Android developers can start working with Google’s next version of its mobile operating system now that Google has posted a developer preview of Android 15.
An advance copy of Google’s post announcing this preview doesn’t speak to major new apps or interface changes—those usually come later in the preview cycle of an Android release—and instead emphasizes changes to below-the-surface app frameworks.
Two privacy changes top that list. Android 15 will ship with the latest version of Privacy Sandbox on Android, a layer of software that Google began testing last February as part of its effort to preserve its advertising business while addressing privacy concerns of people weary of feeling like they’re living under marketing microscopes.
Like the Privacy Sandbox now rolling out in Chrome, this aims to stop up-close tracking of your activities—in this case, by developers of one app seeing what you do in others (Apple lets iOS users block with its App Tracking Transparency feature)—while allowing advertisers to target types of interests as computed on-device by Google’s own software and then shared with advertisers in a less-personalized form.
Android 15 will also include an update to Android Health Connect, an encrypted, on-device hub for health data collected by apps that support this feature. Android 15’s implementation may make this more appealing to quantified-self types by supporting new types of fitness and nutrition data.
And new screen-sharing controls will allow people to record or share only part of their device’s screen, meaning you won’t have to reveal the embarrassing number of social-media notifications your phone gets.

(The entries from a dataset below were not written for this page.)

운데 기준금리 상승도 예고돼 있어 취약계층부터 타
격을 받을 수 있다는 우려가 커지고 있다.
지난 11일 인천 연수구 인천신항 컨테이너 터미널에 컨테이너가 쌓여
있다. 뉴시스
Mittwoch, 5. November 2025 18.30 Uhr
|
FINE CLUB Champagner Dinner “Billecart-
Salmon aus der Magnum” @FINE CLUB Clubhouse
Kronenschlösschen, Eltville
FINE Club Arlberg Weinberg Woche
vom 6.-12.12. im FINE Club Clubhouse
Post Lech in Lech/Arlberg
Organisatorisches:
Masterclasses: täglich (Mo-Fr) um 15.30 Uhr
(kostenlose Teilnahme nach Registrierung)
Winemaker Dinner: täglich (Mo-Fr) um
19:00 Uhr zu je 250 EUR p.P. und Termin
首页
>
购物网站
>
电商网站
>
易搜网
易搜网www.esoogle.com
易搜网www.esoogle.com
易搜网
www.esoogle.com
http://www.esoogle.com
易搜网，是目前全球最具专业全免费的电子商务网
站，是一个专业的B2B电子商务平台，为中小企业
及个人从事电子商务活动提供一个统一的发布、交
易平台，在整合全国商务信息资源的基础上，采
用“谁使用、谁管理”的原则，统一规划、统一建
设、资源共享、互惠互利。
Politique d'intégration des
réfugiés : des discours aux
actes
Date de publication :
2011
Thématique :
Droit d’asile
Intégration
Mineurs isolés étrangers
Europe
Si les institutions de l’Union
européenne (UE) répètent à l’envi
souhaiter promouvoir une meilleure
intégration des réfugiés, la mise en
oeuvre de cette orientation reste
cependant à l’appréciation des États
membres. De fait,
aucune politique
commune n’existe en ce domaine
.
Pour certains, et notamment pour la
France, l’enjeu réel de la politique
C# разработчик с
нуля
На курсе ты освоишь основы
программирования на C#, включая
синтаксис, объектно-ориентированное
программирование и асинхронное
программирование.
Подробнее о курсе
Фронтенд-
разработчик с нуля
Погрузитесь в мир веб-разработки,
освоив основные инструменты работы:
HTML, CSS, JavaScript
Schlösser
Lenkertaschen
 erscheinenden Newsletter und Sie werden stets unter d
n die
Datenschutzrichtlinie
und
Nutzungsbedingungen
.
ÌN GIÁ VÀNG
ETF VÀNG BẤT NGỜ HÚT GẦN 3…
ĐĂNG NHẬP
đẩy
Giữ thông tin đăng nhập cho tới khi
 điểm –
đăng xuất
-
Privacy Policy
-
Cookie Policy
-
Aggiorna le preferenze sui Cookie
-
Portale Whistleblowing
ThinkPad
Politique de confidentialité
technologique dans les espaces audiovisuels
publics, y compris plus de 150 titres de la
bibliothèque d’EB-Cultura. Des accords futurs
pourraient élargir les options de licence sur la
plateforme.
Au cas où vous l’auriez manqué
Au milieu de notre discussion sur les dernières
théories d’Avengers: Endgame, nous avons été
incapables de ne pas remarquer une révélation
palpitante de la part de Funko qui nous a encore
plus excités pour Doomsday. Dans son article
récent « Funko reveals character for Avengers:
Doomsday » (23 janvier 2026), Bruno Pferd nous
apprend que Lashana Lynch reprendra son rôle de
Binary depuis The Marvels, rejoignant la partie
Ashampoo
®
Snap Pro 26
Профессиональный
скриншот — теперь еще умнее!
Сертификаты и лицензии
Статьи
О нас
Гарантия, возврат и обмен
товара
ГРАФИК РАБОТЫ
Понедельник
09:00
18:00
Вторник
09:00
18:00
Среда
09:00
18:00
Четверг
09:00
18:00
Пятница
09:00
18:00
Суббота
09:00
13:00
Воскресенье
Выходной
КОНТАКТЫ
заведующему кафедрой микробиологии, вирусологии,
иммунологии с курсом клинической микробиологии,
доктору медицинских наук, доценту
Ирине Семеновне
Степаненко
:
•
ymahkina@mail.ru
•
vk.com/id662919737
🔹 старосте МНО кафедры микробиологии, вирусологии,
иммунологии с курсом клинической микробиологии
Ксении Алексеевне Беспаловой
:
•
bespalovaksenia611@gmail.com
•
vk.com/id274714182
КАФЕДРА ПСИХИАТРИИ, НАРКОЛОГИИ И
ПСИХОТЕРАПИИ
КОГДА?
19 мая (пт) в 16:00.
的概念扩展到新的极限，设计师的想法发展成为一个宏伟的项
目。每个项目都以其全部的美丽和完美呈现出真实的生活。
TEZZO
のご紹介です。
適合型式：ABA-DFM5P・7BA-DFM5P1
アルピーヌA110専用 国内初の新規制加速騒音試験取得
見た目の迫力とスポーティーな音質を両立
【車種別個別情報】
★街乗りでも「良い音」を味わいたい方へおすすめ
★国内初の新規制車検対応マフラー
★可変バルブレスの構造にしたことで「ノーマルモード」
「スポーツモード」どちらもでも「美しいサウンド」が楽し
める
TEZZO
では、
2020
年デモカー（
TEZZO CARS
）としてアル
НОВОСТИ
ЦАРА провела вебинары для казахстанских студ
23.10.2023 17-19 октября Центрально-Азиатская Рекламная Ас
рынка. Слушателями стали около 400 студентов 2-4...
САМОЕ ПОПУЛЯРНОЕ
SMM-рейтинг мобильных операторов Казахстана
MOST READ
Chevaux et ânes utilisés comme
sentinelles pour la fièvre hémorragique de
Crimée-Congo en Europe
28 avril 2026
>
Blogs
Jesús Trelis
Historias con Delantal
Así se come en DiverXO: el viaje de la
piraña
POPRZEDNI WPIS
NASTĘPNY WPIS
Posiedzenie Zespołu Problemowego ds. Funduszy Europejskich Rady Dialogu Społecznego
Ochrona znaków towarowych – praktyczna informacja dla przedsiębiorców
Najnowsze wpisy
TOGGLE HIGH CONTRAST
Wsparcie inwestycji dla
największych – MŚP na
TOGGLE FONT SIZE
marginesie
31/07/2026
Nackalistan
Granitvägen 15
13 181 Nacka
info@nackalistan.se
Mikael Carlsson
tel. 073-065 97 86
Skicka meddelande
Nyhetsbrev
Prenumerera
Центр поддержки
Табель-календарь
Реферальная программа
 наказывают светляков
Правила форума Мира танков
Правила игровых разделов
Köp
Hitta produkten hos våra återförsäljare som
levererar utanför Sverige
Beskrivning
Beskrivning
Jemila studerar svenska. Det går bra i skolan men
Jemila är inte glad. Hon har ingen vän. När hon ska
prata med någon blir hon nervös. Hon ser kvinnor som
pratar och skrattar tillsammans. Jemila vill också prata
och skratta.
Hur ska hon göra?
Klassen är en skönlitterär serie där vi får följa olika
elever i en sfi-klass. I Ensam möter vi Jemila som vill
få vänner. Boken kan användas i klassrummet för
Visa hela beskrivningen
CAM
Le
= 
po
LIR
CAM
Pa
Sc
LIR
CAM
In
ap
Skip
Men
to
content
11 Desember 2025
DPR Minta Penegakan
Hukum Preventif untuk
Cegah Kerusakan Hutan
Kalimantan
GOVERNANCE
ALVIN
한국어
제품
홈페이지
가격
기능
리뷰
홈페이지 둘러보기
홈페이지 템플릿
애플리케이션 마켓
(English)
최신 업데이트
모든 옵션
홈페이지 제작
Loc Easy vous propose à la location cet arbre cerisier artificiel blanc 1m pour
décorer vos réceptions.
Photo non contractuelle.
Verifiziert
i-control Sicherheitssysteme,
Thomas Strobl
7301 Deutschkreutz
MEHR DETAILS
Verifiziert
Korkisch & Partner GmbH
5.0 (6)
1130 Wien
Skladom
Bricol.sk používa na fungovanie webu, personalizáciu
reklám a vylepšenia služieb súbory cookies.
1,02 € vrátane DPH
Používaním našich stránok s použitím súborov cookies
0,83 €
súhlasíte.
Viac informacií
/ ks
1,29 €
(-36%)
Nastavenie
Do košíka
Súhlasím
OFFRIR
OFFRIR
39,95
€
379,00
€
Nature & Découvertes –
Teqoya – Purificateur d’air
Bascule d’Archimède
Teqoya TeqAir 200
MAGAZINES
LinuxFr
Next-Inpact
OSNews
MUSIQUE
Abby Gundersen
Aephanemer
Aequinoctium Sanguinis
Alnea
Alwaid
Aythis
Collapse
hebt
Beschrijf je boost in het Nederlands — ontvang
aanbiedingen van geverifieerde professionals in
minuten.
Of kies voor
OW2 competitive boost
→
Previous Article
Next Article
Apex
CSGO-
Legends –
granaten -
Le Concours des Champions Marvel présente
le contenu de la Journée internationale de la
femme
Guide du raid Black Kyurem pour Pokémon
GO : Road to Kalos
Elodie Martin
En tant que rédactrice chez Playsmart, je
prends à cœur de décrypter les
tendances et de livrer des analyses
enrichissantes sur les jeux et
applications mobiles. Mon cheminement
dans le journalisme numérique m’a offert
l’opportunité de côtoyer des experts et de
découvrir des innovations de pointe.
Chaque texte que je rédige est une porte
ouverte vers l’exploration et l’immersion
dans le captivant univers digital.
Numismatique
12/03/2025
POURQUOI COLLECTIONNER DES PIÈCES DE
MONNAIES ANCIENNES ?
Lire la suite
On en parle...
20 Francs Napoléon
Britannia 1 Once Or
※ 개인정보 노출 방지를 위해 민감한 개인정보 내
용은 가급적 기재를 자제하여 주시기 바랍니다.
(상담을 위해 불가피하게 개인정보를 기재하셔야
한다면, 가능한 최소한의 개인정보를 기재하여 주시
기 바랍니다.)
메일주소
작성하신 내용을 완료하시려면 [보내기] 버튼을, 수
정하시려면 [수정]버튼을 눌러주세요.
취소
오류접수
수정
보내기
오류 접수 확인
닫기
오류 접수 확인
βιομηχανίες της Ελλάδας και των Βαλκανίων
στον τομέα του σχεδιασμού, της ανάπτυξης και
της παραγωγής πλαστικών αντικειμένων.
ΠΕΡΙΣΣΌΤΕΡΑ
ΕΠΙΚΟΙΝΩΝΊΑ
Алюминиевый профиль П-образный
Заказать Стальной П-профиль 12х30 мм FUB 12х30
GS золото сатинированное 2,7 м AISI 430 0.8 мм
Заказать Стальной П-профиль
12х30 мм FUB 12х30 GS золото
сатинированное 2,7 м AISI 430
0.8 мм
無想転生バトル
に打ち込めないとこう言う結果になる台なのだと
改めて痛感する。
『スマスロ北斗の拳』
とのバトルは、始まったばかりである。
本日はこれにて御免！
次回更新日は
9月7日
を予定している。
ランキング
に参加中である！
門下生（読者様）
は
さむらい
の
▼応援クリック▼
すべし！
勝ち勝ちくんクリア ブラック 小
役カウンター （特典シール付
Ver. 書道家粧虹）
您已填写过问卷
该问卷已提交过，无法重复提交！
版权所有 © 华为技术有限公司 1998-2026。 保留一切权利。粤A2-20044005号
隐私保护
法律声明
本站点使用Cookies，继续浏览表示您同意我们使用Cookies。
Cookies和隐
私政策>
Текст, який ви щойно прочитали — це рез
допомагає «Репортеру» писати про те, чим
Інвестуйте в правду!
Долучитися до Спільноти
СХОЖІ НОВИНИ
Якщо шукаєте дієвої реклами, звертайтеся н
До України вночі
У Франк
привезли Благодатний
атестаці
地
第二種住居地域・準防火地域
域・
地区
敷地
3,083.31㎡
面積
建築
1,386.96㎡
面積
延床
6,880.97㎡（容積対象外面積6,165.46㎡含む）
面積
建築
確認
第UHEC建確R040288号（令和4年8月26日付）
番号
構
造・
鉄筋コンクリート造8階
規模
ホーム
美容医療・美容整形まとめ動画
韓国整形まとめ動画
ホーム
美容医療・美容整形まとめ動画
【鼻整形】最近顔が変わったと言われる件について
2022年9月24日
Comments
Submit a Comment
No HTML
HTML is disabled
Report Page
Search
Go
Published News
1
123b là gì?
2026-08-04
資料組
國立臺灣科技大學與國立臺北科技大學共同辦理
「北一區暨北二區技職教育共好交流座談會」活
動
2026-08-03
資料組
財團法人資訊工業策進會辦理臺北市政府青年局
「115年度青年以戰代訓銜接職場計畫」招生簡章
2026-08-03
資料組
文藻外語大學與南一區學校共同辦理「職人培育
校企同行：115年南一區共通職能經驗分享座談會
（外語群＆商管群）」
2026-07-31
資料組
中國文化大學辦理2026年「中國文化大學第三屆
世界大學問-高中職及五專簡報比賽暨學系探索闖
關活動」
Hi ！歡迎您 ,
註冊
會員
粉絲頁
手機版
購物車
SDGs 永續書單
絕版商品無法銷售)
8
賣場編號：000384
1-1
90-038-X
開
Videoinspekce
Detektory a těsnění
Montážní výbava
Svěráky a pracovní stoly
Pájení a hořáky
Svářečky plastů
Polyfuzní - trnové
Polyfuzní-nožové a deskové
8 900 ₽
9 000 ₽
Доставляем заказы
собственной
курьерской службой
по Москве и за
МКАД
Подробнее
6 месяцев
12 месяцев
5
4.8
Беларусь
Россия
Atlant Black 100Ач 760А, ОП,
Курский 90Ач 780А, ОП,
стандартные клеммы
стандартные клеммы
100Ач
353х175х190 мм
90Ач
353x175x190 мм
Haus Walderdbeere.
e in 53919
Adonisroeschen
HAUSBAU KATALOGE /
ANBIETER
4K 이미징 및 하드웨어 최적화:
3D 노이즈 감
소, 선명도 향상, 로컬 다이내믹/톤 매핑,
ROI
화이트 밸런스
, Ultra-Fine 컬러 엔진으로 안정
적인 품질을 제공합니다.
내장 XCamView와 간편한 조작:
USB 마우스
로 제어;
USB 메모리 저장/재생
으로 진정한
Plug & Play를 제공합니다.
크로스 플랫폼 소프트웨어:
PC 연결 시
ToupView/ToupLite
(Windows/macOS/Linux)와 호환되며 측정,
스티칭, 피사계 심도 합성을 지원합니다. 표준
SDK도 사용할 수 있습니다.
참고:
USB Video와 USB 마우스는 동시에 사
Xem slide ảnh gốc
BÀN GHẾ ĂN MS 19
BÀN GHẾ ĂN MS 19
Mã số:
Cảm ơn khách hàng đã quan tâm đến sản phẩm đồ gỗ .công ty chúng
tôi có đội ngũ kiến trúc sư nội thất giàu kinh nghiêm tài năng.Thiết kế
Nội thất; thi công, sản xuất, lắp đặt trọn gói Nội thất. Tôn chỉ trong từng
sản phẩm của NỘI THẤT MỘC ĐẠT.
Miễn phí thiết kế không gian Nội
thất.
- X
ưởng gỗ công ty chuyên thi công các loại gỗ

The other media functions noted in Google’s post affect the camera (developers will have more options for low-light settings and flash brightness) and audio (music-composition apps will be able to control virtual MIDI apps in the same way they could control USB-connected MIDI hardware).
A few system-level updates round out the changes coming in Android 15: an option to verify individual files against tampering with custom cryptographic signatures and a set of “dynamic performance” features that allow apps to interact with the system to optimize either longer-term battery life or short-term power-intensive workloads.
Developers can start testing this update on newer Pixel phones–the 6, 7, or 8 series, plus the Pixel Fold and Pixel Tablet. A timeline in Google’s post suggests the first beta release of Android 15 will arrive in April, followed by a “platform stability” milestone in June and a final release “several months later.”
If Android 15 follows the pattern of Android 14—first posted as a developer preview just over a year ago, then shipped in October—that suggests that users of Google’s Pixel devices will be able to install 15 by early fall. Users of other devices will have to wait, but Samsung’s recent work at accelerating how it ships Android updates suggests that might not be long: That company delivered Android 14 for the Galaxy S23 series in the US about a month after Android 14’s release, despite having Android encrusted with its own OneUI software.